Supply intelligence is an organizational capability by which firms acquire, analyze, and interpret data and information about supply markets, suppliers (and associated products/services, processes, costs, locations, people, performance, capabilities, and strategies), competitors, physical supply chains, regulations, and other factors for the purpose of improving supply performance (i.e., reduced supply cost/risk, increased revenue/innovation from suppliers, etc.) and thus… business performance.
If it sounds overwhelming and complex, frame it like a client once asked me: “How can I build a world-class category workbench?" Not just a simple dashboard on category spend and category sourcing projects, but a cockpit that takes a category strategy out of the static PowerPoint document on the virtual shelf, and brings real-time intelligence needed to identify opportunities and risks of different types to the right people at the right time and place.

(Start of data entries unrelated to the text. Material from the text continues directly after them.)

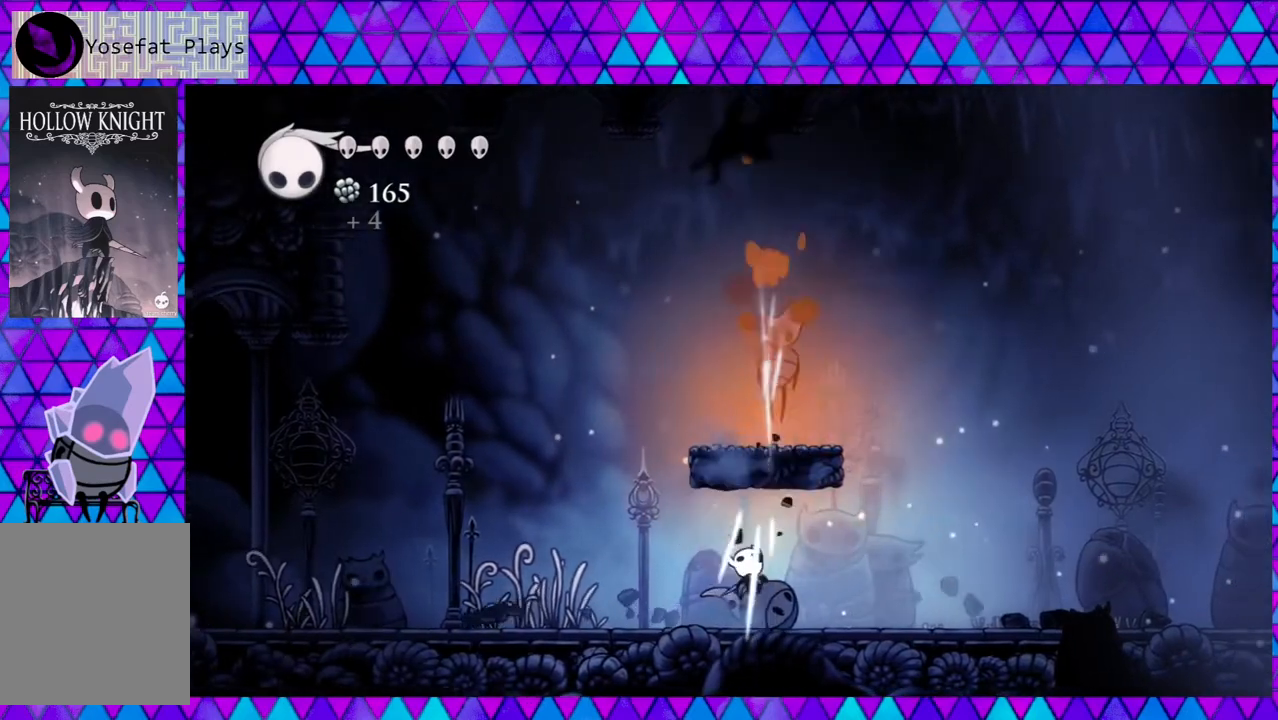
{"buttons": ["B", "Y", "DPAD_UP"], "left_stick": "up-left", "right_stick": "down-left", "events": [[50, "Y", "up"], [83, "B", "up"], [117, "right_stick", "down-left"], [233, "DPAD_RIGHT", "down"], [267, "DPAD_UP", "up"], [317, "B", "down"], [317, "DPAD_UP", "down"], [350, "DPAD_RIGHT", "up"], [417, "Y", "down"], [450, "left_stick", "up-left"]]}
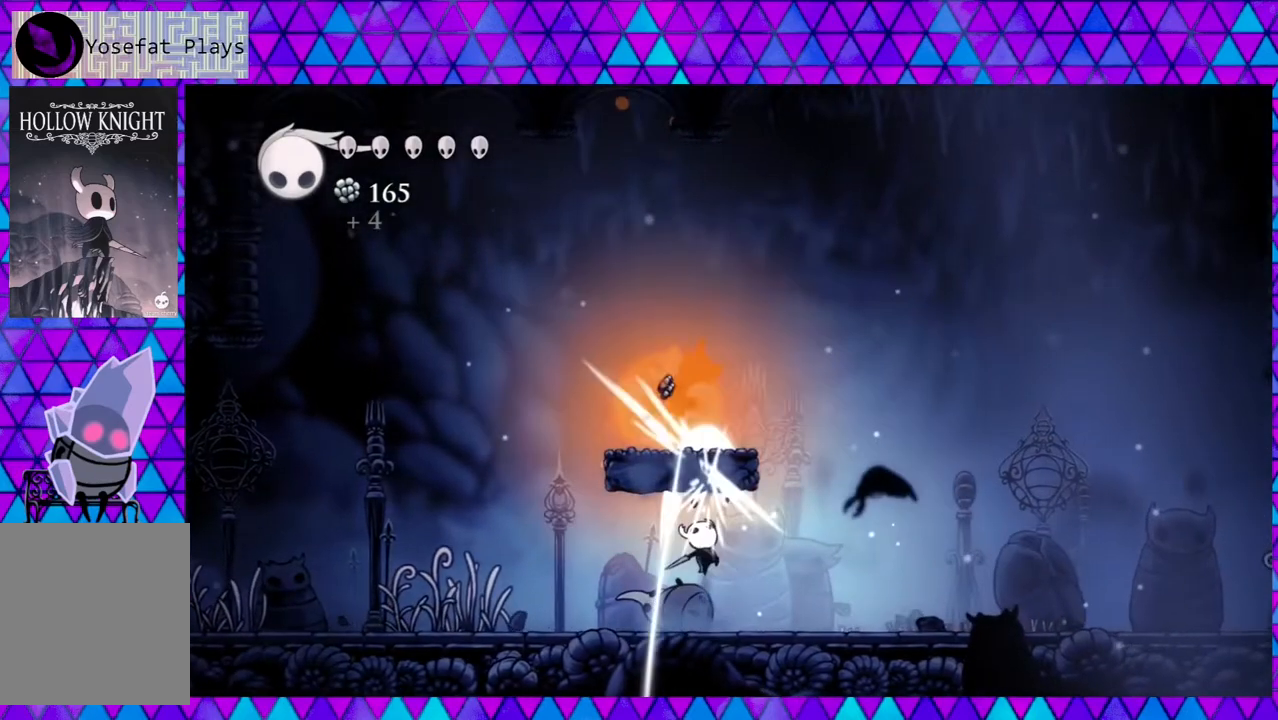
{"buttons": ["DPAD_LEFT"], "left_stick": "left", "right_stick": "down", "events": [[100, "Y", "up"], [117, "B", "up"], [117, "left_stick", "left"], [183, "DPAD_UP", "up"], [417, "DPAD_LEFT", "down"], [500, "right_stick", "down"]]}
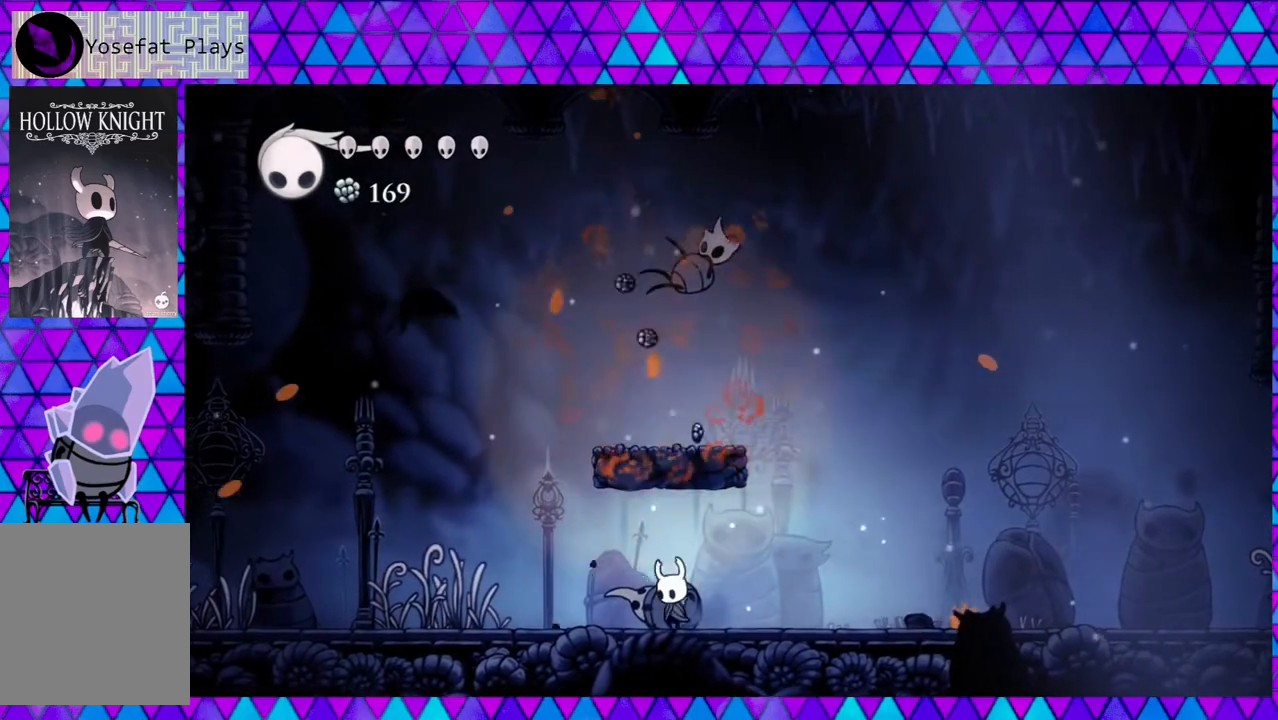
{"buttons": ["B"], "left_stick": "left", "right_stick": "down", "events": [[367, "B", "down"], [450, "DPAD_LEFT", "up"]]}
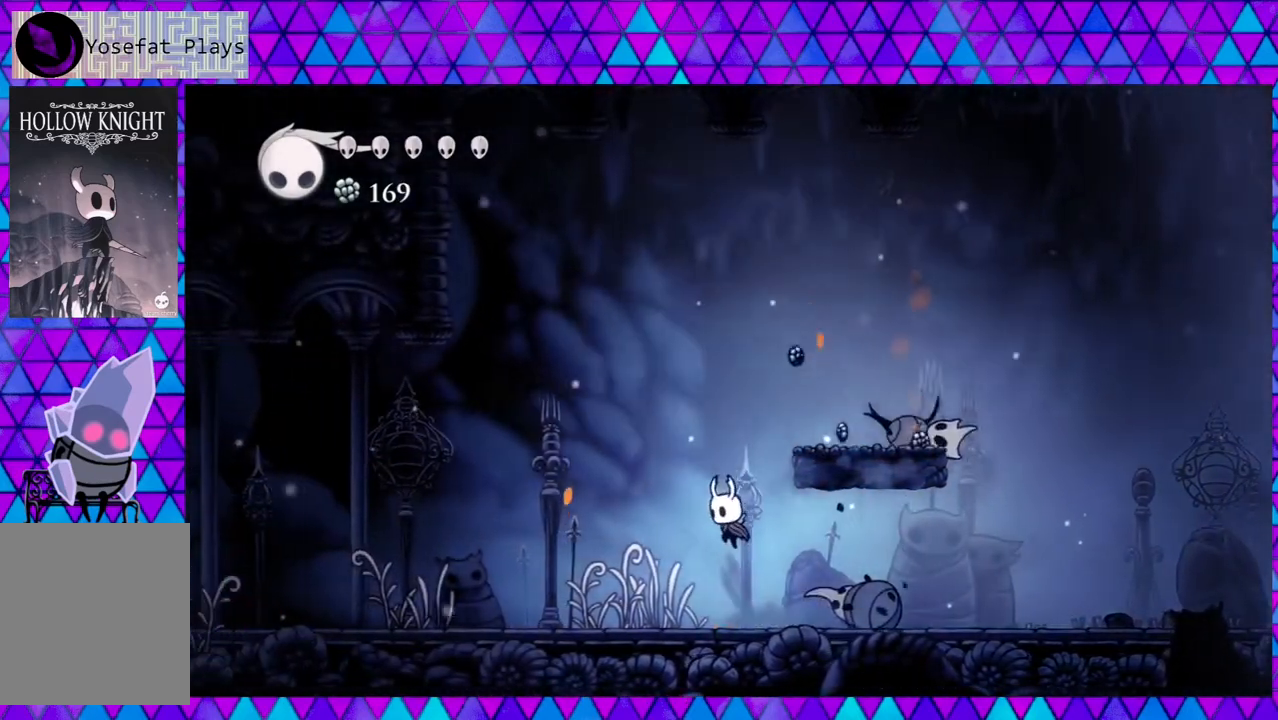
{"buttons": ["DPAD_RIGHT"], "left_stick": "left", "right_stick": "down-left", "events": [[83, "DPAD_RIGHT", "down"], [283, "right_stick", "down-left"], [433, "B", "up"]]}
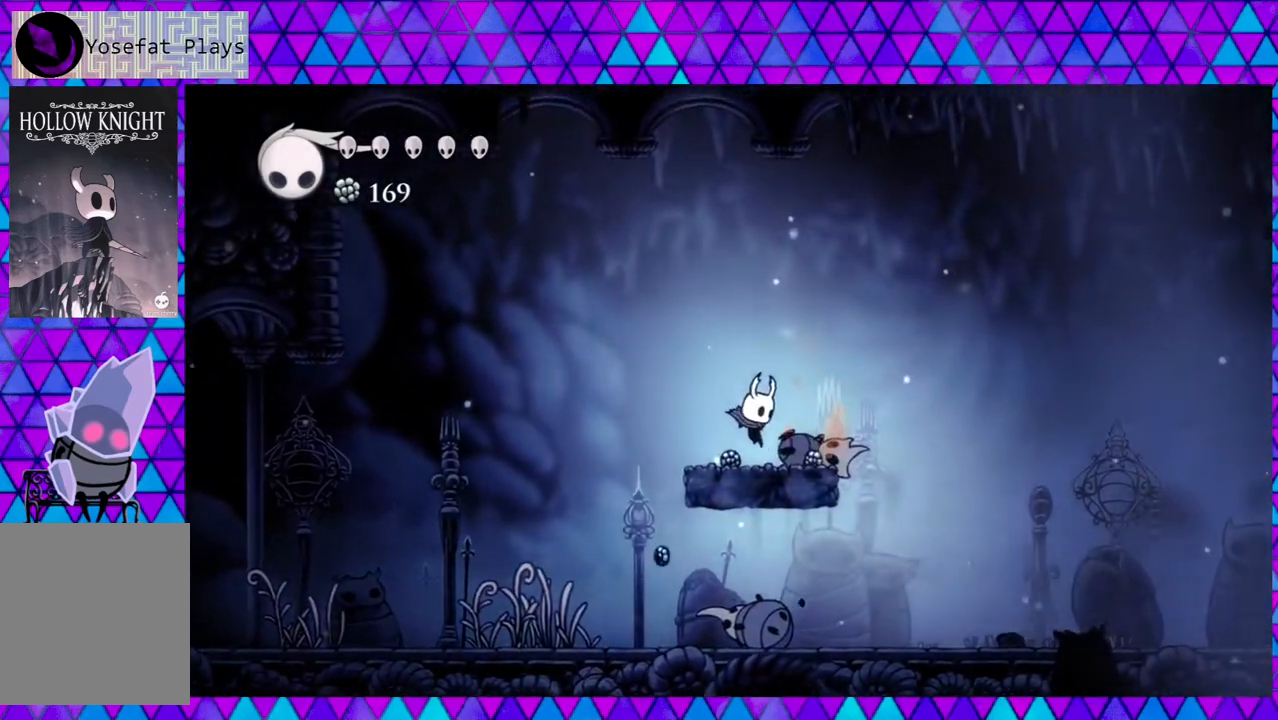
{"buttons": [], "left_stick": "left", "right_stick": "down-left", "events": [[483, "DPAD_RIGHT", "up"]]}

Unfortunately, as you'd expect, no single solution provider brings this together, and every firm will have its own requirements with regards to what approach to such supply intelligence provision is most apt to the intelligence types that are most critical to them. We call this convergence “the great supply intelligence mash-up” because it is the convergence of capabilities that are drawn from many unique spaces within supply chain, competitive intelligence, big data / analytics (and related sub-areas), content management, and sourcing & supplier management across the entire spectrum of our integrated services coverage model. As a provider, no matter where you play in this spectrum, you better have a clear and coherent strategy for how you are going to provide deeper intelligence to your customers to help them extract deeper value from their supply.